Data for the task Block Start

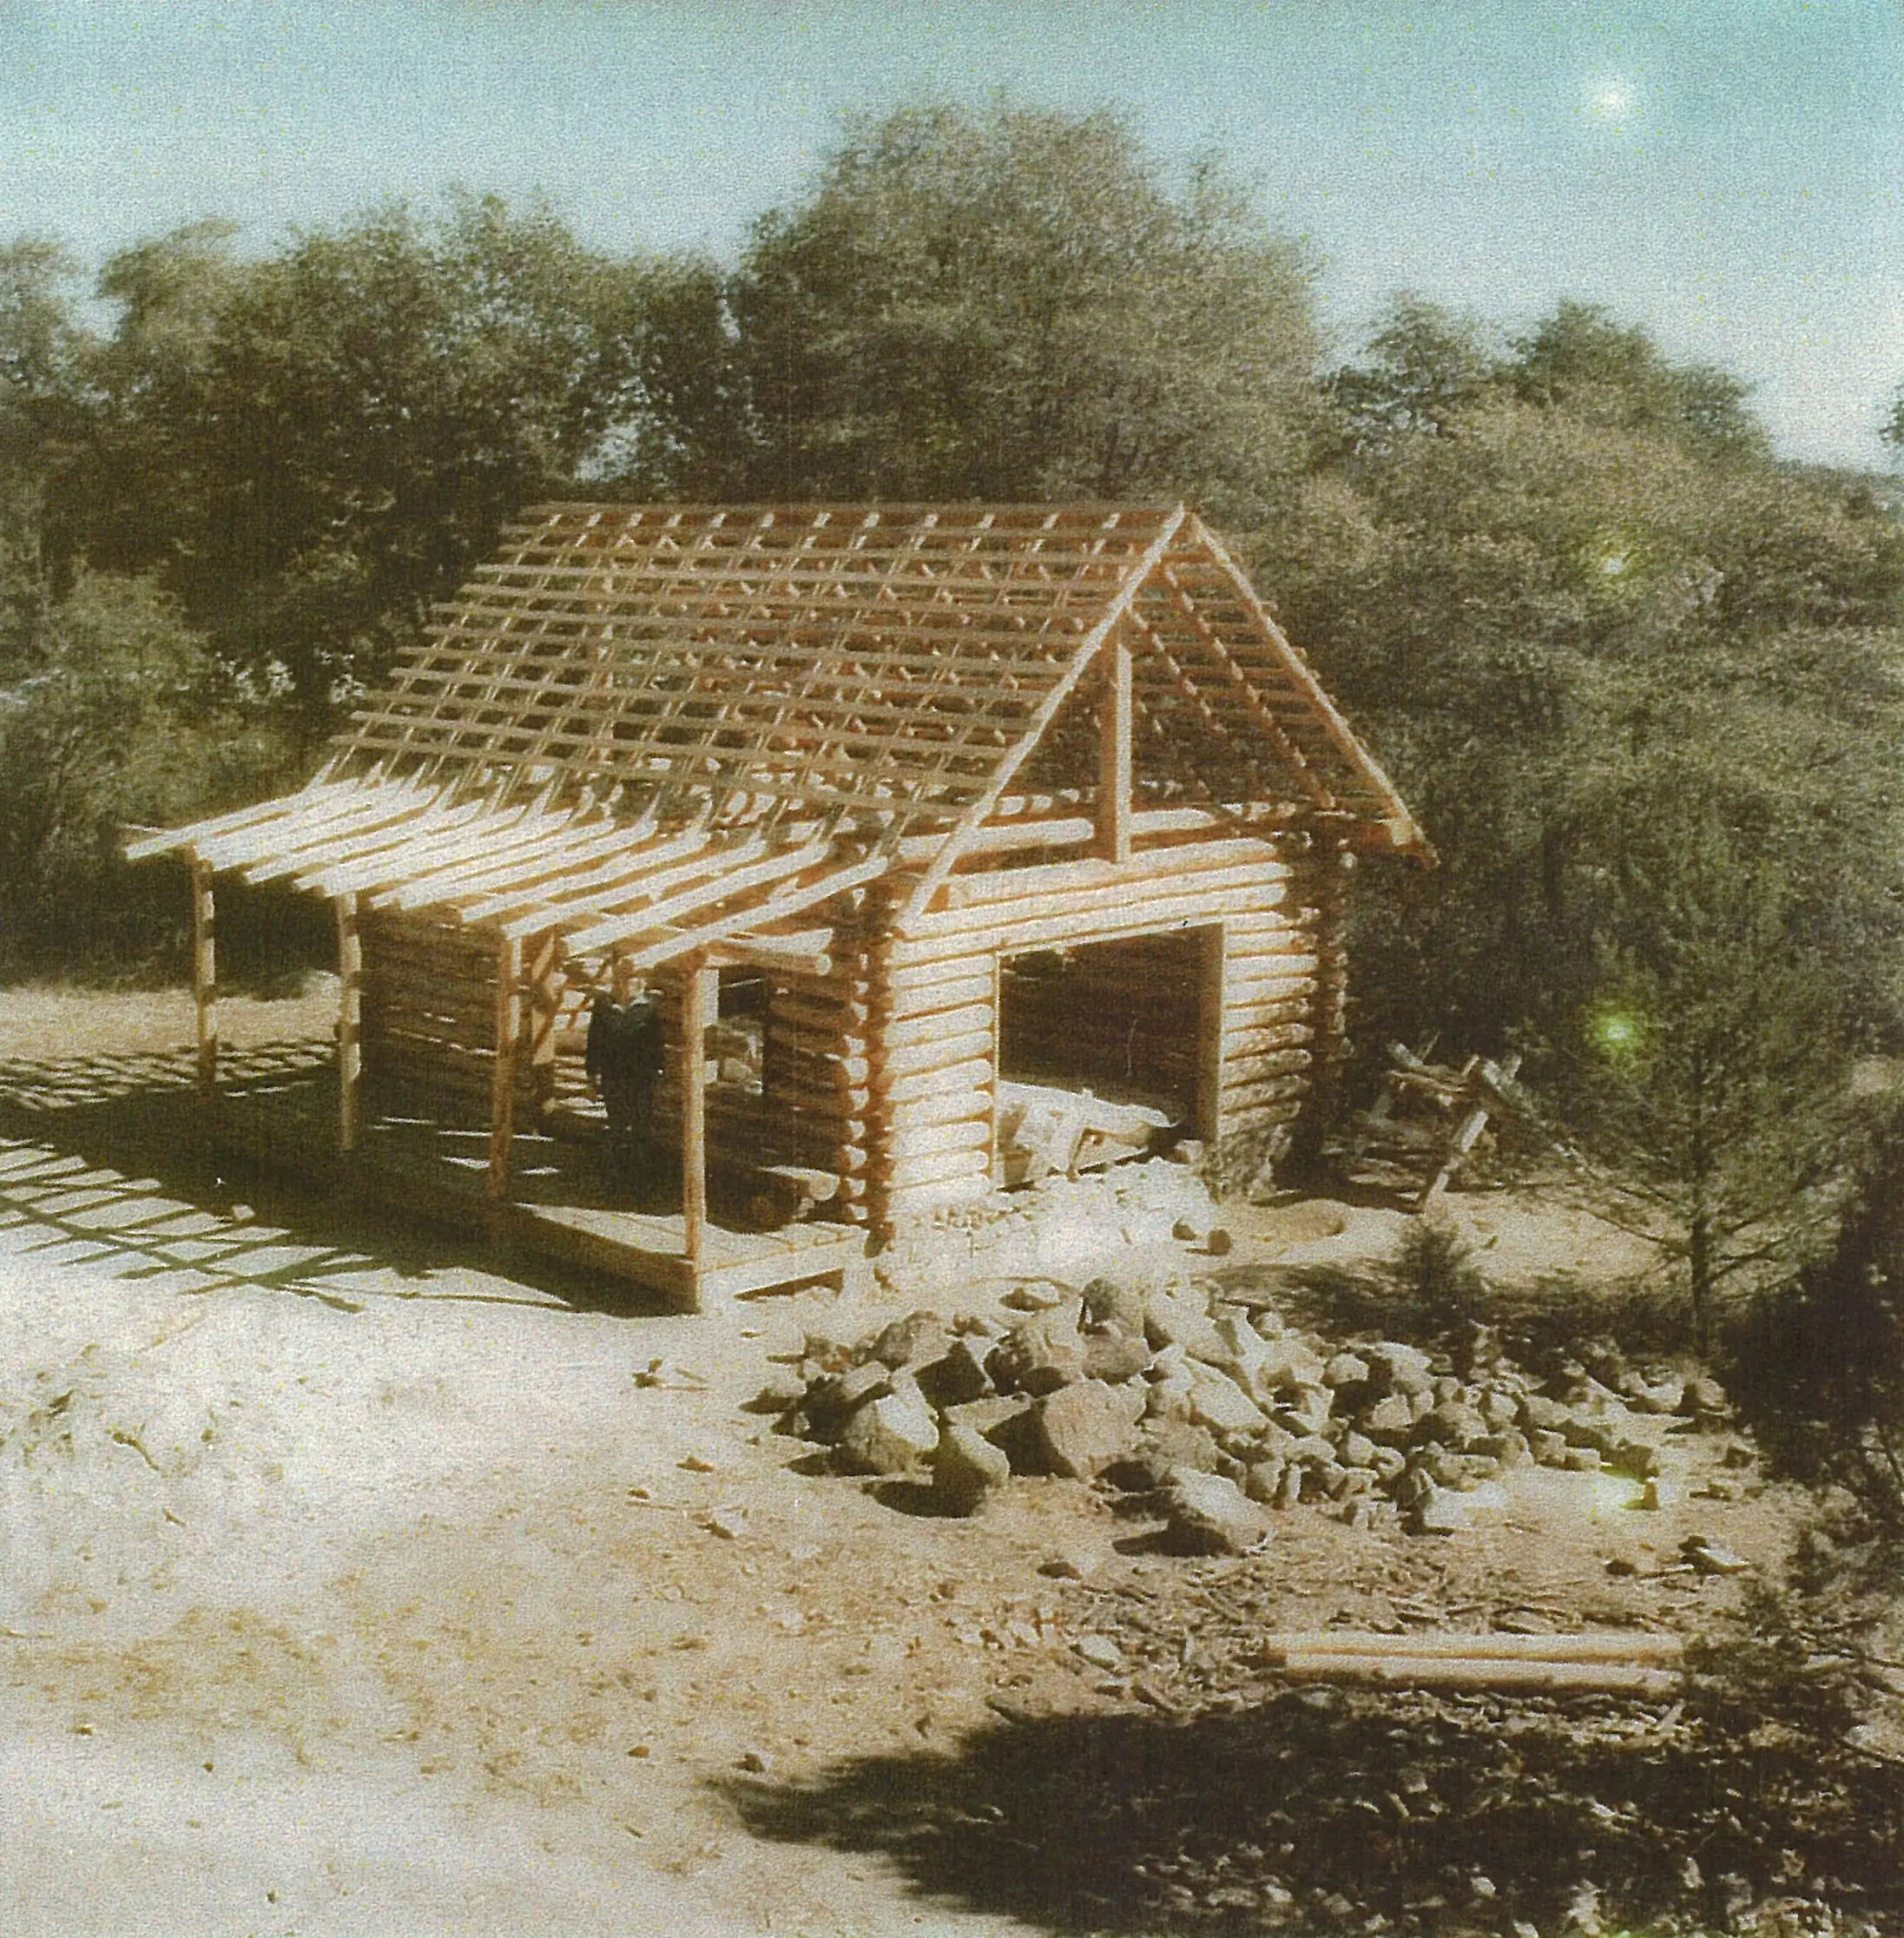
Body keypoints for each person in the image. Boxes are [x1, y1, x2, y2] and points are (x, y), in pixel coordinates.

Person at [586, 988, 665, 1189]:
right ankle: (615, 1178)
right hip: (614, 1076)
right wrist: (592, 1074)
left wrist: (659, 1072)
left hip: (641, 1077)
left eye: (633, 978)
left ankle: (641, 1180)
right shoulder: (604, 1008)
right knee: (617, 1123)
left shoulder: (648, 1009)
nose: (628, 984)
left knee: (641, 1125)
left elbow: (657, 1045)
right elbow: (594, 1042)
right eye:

Data for the task Block End

*How to complete this task*.
An exact copy of every line above, minus the pictures, is the required output.

*Final answer*.
Body keypoints for each person in the image. Boxes are [x1, y1, x2, y2] and points are (x, y), in pixel coordinates.

Person at [586, 988, 665, 1189]:
right ankle: (615, 1178)
right hip: (614, 1076)
right wrist: (592, 1074)
left wrist: (659, 1072)
left hip: (641, 1077)
left eye: (633, 978)
left ankle: (641, 1180)
right shoulder: (604, 1008)
right knee: (617, 1123)
left shoulder: (648, 1009)
nose: (628, 984)
left knee: (641, 1125)
left elbow: (657, 1045)
right elbow: (594, 1042)
right eye:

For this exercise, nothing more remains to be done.